I made a fool out of myself several times but I tried to not show that I cared, I tried joking it away, and it got easier all the time. Taking the initiative with girls though was a limit I didn't dare cross, but thankfully somehow I started to get more attractive the more I blushed and made a fool of myself! (I guess it's something with the maternal instinct, take care of the poor sod!)
About at this time I started skydiving aswell, that also gave my ego a real kick and might be why I could do the things I did, I got an identity which I somehow had thought I hadn't had before, I needed an external definition of myself.
(Made 500+ jumps before my first kid came and I stopped, met my wife while skydiving when I was 24 , first kiss in freefall)

Later in life when I got my first kid I got my depression. It was too much with med school, a kid , a wife that was constantly tired and blamed me for everything from the dirty dishes to the cold weather (Tired post-partum women are not fun!).
I had no time for anything fun.

First I didn't know what had hit me but as my wife is a psychologist she saw what was happening.
Then I started talking with most of my friends about how I was feeling, what a lousy person I was, a bad father, a bad student etc. No one backed away!
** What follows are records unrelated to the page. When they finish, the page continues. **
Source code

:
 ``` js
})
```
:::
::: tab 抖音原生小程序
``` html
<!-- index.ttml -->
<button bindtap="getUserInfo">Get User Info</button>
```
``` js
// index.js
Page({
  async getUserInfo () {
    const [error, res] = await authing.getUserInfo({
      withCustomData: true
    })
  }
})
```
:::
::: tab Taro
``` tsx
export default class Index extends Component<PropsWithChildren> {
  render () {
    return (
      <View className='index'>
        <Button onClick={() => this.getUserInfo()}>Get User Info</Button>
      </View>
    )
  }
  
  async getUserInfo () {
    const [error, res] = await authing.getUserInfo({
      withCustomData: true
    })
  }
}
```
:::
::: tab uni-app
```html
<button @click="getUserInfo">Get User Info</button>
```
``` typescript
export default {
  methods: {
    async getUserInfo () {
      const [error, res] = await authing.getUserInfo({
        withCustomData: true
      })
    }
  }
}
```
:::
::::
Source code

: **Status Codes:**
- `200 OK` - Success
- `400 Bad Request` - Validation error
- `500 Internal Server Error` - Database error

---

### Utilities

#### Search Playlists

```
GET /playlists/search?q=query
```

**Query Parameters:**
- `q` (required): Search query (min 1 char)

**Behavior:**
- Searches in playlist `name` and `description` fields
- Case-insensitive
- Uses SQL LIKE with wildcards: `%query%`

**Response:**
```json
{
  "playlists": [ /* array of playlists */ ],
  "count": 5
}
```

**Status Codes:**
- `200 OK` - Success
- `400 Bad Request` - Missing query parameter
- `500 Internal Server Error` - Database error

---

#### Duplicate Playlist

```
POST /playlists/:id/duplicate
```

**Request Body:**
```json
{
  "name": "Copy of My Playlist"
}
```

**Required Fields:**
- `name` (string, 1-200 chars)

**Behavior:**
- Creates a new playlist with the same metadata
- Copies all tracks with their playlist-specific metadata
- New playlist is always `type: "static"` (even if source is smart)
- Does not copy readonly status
It took a couple of months before it turned, I was never that bad that I had to stay away from lectures but I failed the exam that semester for the only time in my life!

So to sum it up, Activities, things you would have found fun if you weren't sad.
Talk, to your friend and family about how you feel, they can surprise you!.
Talk to others, about anything, it get's easier and easier. (One can always start with something lame; "-I really wanna talk with you but I don't know about what, You tell me what we should talk about!"
If you embarras yourself or make a fool of yourself so what, in a hundred years no one will know. And will embarrasing yourself make things worse than they are today.

What can you gain and what can you loose, is it worth it?

And finaly, don't give up!

Edit again:
One other thing I did that I won't recommend but that bears some thought.
I stopped with computers.
I had spent three years learning all about them, had imported my own Sinclair ZX-81 Amstrad CPC-464 from England and was a computer wizard, thought the teachers alot.
I sold muy computers and started working in an supermarket. I never took advantage of my computer school training.
I worked in the supermarket for a year, impossible not to meet people.
My relatives thought I was mad, giving up a future proof field with good pay checks and becoming a shop assistant.
After that I worked as a helper at a hospital for a year after military service, then I became a nurse's aid and eventually Med school.
Then I talked to my wife about how I'd really liek to get a computer, but the risk is that i'll become asocial.
She didn't udnertsnd that and said "Go ahead and buy it", she really regrets that!
Still I haven't become asocial, but it steals some time from my family so I try to limit my computer time!


About being shy and quiet, after ignoring it for a couple of years it goes away!